» Set exercise:
Rewrite the records below, replacing "common name" with "vernacular name" each time it occurs and leaving everything else unchanged.

........

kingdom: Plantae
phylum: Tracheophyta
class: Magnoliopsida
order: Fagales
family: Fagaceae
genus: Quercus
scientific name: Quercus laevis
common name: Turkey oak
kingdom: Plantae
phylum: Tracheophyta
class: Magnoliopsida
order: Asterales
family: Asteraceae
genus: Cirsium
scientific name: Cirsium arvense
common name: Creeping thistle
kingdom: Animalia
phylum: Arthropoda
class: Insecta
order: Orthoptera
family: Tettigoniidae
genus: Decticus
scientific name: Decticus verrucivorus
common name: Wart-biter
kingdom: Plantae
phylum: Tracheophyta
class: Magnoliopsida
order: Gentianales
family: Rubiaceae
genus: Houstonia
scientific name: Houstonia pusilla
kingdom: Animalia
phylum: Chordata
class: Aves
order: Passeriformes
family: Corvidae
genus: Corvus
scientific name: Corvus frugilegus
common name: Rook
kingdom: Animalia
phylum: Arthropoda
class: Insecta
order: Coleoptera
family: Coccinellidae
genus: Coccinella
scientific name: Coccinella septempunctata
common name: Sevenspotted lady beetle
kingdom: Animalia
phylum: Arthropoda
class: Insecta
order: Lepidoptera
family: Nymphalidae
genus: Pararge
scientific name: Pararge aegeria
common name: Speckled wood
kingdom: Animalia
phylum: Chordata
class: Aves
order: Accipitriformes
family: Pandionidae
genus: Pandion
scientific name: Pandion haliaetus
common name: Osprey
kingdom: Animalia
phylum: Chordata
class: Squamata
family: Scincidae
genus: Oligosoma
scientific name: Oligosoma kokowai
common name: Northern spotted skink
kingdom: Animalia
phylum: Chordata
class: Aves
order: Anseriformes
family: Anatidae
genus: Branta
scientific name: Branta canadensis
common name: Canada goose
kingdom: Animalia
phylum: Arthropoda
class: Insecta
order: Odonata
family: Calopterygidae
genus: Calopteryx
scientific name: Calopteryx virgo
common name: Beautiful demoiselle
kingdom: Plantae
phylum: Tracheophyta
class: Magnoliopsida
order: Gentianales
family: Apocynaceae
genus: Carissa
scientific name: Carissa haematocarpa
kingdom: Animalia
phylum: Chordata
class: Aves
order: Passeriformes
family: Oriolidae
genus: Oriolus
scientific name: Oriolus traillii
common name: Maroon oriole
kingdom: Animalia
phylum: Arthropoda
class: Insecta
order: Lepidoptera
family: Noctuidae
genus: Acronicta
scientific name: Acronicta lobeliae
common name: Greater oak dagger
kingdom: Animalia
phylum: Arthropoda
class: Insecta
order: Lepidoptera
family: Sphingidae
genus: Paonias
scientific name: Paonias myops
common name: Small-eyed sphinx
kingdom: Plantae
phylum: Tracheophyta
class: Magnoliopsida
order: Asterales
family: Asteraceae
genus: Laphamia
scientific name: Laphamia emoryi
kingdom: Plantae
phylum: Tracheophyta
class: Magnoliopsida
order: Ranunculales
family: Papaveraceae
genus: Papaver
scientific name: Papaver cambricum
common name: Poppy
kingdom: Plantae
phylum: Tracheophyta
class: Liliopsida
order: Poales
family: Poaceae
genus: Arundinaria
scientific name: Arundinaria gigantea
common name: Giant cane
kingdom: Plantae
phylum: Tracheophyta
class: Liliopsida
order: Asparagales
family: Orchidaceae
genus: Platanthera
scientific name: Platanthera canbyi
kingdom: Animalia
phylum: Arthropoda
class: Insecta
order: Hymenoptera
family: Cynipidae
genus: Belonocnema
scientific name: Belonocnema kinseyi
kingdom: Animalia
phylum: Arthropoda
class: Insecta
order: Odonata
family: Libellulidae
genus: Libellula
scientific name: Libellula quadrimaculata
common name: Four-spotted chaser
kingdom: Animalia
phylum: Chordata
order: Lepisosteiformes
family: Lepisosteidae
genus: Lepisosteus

........

» Answer to this exercise:
kingdom: Plantae
phylum: Tracheophyta
class: Magnoliopsida
order: Fagales
family: Fagaceae
genus: Quercus
scientific name: Quercus laevis
vernacular name: Turkey oak
kingdom: Plantae
phylum: Tracheophyta
class: Magnoliopsida
order: Asterales
family: Asteraceae
genus: Cirsium
scientific name: Cirsium arvense
vernacular name: Creeping thistle
kingdom: Animalia
phylum: Arthropoda
class: Insecta
order: Orthoptera
family: Tettigoniidae
genus: Decticus
scientific name: Decticus verrucivorus
vernacular name: Wart-biter
kingdom: Plantae
phylum: Tracheophyta
class: Magnoliopsida
order: Gentianales
family: Rubiaceae
genus: Houstonia
scientific name: Houstonia pusilla
kingdom: Animalia
phylum: Chordata
class: Aves
order: Passeriformes
family: Corvidae
genus: Corvus
scientific name: Corvus frugilegus
vernacular name: Rook
kingdom: Animalia
phylum: Arthropoda
class: Insecta
order: Coleoptera
family: Coccinellidae
genus: Coccinella
scientific name: Coccinella septempunctata
vernacular name: Sevenspotted lady beetle
kingdom: Animalia
phylum: Arthropoda
class: Insecta
order: Lepidoptera
family: Nymphalidae
genus: Pararge
scientific name: Pararge aegeria
vernacular name: Speckled wood
kingdom: Animalia
phylum: Chordata
class: Aves
order: Accipitriformes
family: Pandionidae
genus: Pandion
scientific name: Pandion haliaetus
vernacular name: Osprey
kingdom: Animalia
phylum: Chordata
class: Squamata
family: Scincidae
genus: Oligosoma
scientific name: Oligosoma kokowai
vernacular name: Northern spotted skink
kingdom: Animalia
phylum: Chordata
class: Aves
order: Anseriformes
family: Anatidae
genus: Branta
scientific name: Branta canadensis
vernacular name: Canada goose
kingdom: Animalia
phylum: Arthropoda
class: Insecta
order: Odonata
family: Calopterygidae
genus: Calopteryx
scientific name: Calopteryx virgo
vernacular name: Beautiful demoiselle
kingdom: Plantae
phylum: Tracheophyta
class: Magnoliopsida
order: Gentianales
family: Apocynaceae
genus: Carissa
scientific name: Carissa haematocarpa
kingdom: Animalia
phylum: Chordata
class: Aves
order: Passeriformes
family: Oriolidae
genus: Oriolus
scientific name: Oriolus traillii
vernacular name: Maroon oriole
kingdom: Animalia
phylum: Arthropoda
class: Insecta
order: Lepidoptera
family: Noctuidae
genus: Acronicta
scientific name: Acronicta lobeliae
vernacular name: Greater oak dagger
kingdom: Animalia
phylum: Arthropoda
class: Insecta
order: Lepidoptera
family: Sphingidae
genus: Paonias
scientific name: Paonias myops
vernacular name: Small-eyed sphinx
kingdom: Plantae
phylum: Tracheophyta
class: Magnoliopsida
order: Asterales
family: Asteraceae
genus: Laphamia
scientific name: Laphamia emoryi
kingdom: Plantae
phylum: Tracheophyta
class: Magnoliopsida
order: Ranunculales
family: Papaveraceae
genus: Papaver
scientific name: Papaver cambricum
vernacular name: Poppy
kingdom: Plantae
phylum: Tracheophyta
class: Liliopsida
order: Poales
family: Poaceae
genus: Arundinaria
scientific name: Arundinaria gigantea
vernacular name: Giant cane
kingdom: Plantae
phylum: Tracheophyta
class: Liliopsida
order: Asparagales
family: Orchidaceae
genus: Platanthera
scientific name: Platanthera canbyi
kingdom: Animalia
phylum: Arthropoda
class: Insecta
order: Hymenoptera
family: Cynipidae
genus: Belonocnema
scientific name: Belonocnema kinseyi
kingdom: Animalia
phylum: Arthropoda
class: Insecta
order: Odonata
family: Libellulidae
genus: Libellula
scientific name: Libellula quadrimaculata
vernacular name: Four-spotted chaser
kingdom: Animalia
phylum: Chordata
order: Lepisosteiformes
family: Lepisosteidae
genus: Lepisosteus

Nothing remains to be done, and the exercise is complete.